Beer provided courtesy of the company.
“Having the company provide us the beer, we saved 3 million won ($3,100), which is about 3 percent of our total production costs,” said a marketing staff member from Stageship theater company, the group staging “Geogi,” the name of the adapted play.
Product placement ― the intentional inclusion of a brand name, paid for by the company ― has long soaked movies and television shows. These days, however, theaters are getting in on the act.
For every performance of “Geogi,” the cast of 13 consumes 15 bottles of beer, preferably as visibly as possible, to make sure the audience sees the brand name.
The beer bottles are also placed on the table. The brand is advertised on posters on the refrigerator, the walls and the entrance to the bar.
According to the contract that CEK, the importer of Corona, made with Stageship, the former must provide 1,700 bottles of beer for the performance, which runs through this Sunday.
The beer company is also providing its product to two other theater companies. A representative of the company said it had found that product placement was more effective in live theater than in cinema.
“And it is at least a third cheaper than paying filmmakers to have our products appear onscreen,” said Noh Jeong-hun, a marketer for CEK.
Though in most cases the brand is simply written into the show, there have been other cases in which a script is rewritten to incorporate a product.

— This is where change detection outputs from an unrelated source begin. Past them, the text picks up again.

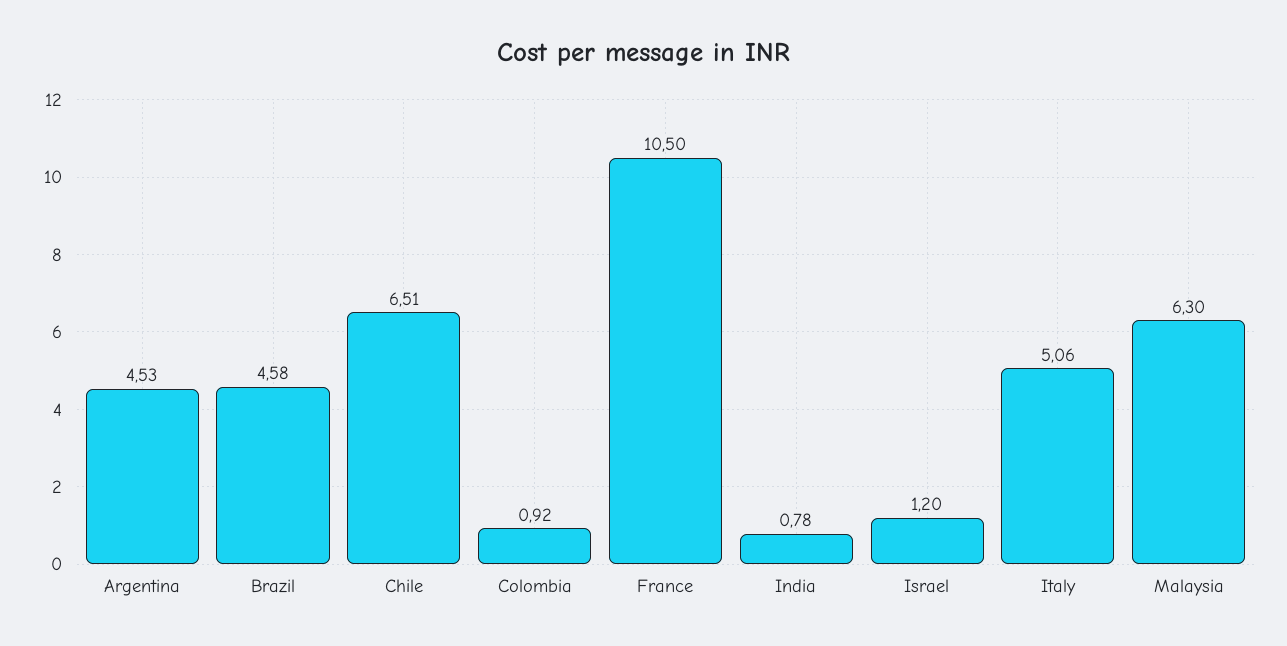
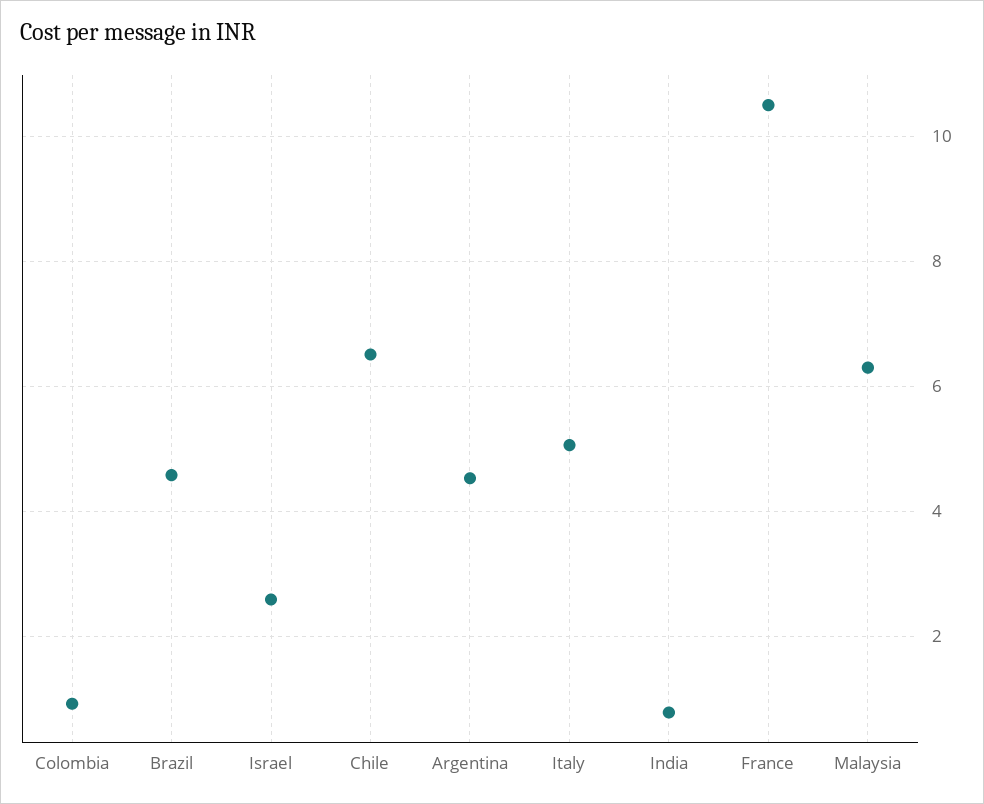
  {
    "Argentina": 4.53,
    "Brazil": 4.58,
    "Chile": 6.51,
    "Colombia": 0.92,
    "France": 10.5,
    "India": 0.78,
-   "Israel": 1.2,
+   "Israel": 2.6,
    "Italy": 5.06,
    "Malaysia": 6.3
  }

One example is the performance, “I Love You,” in which a character shouts out a line that a scriptwriter added at the last moment: “I’m the one who ordered the Papa John’s pizza!”
“We look through the story and if we decide it suits our [product’s] image, we are glad to provide the props,” said Son Hyeon-ju, a manager at Papa John’s Korea.

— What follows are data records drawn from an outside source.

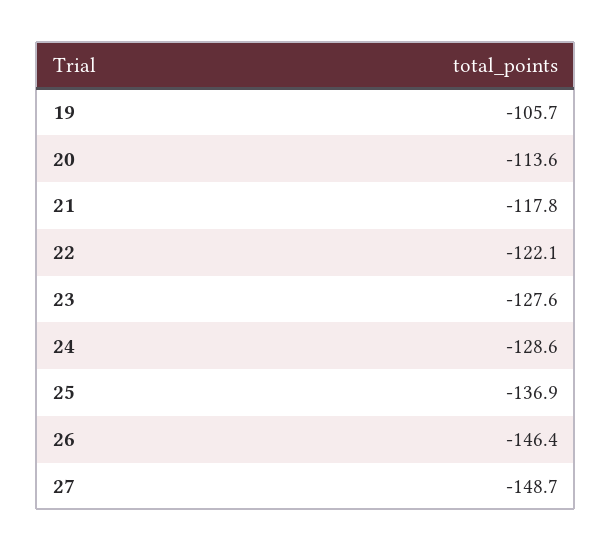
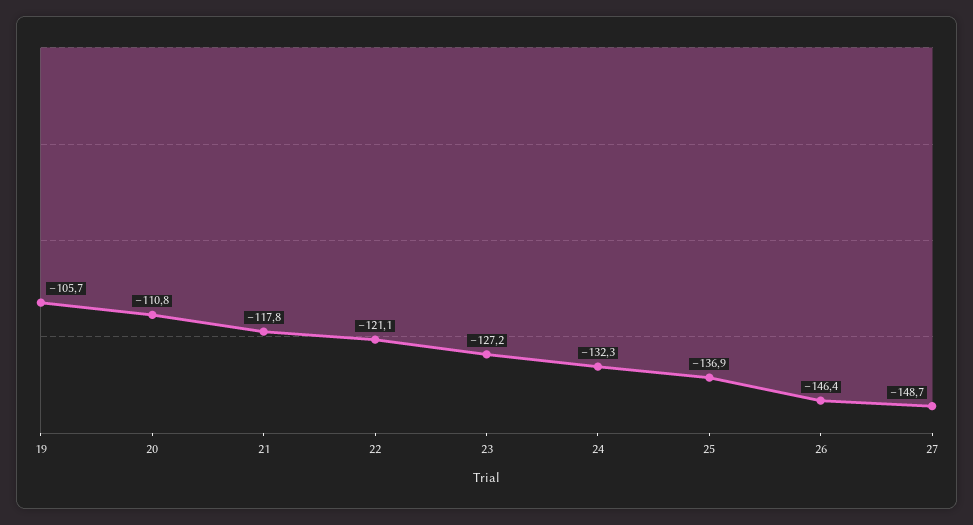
  {
    "19": -105.7,
-   "20": -113.6,
+   "20": -110.8,
    "21": -117.8,
-   "22": -122.1,
+   "22": -121.1,
-   "23": -127.6,
+   "23": -127.2,
-   "24": -128.6,
+   "24": -132.3,
    "25": -136.9,
    "26": -146.4,
    "27": -148.7
  }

Lee Min-kyung, an office worker and theater goer, said she felt uncomfortable seeing a certain soju brand appear on stage, but she liked that the marketers passed out free bottles of soju to the audience after the show. “As long as we don’t have to pay, it’s fine,” she said.
Other companies that have paid to have placed their products in plays so far are Kleenex, in “Sad Play”; Tour Les Jours, in “70 Minutes of Dating,” and Doosan Liquor BG, in “Sand Woman.”
But some marketers insist that they had nothing to do with a product being in the limelight. In “Statement,” for example, one character puffs away on Raison cigarettes.
“They probably used it because it’s a popular brand,” said a marketer at KT&G, which makes the cigarettes.
Korean law prohibits advertising cigarettes.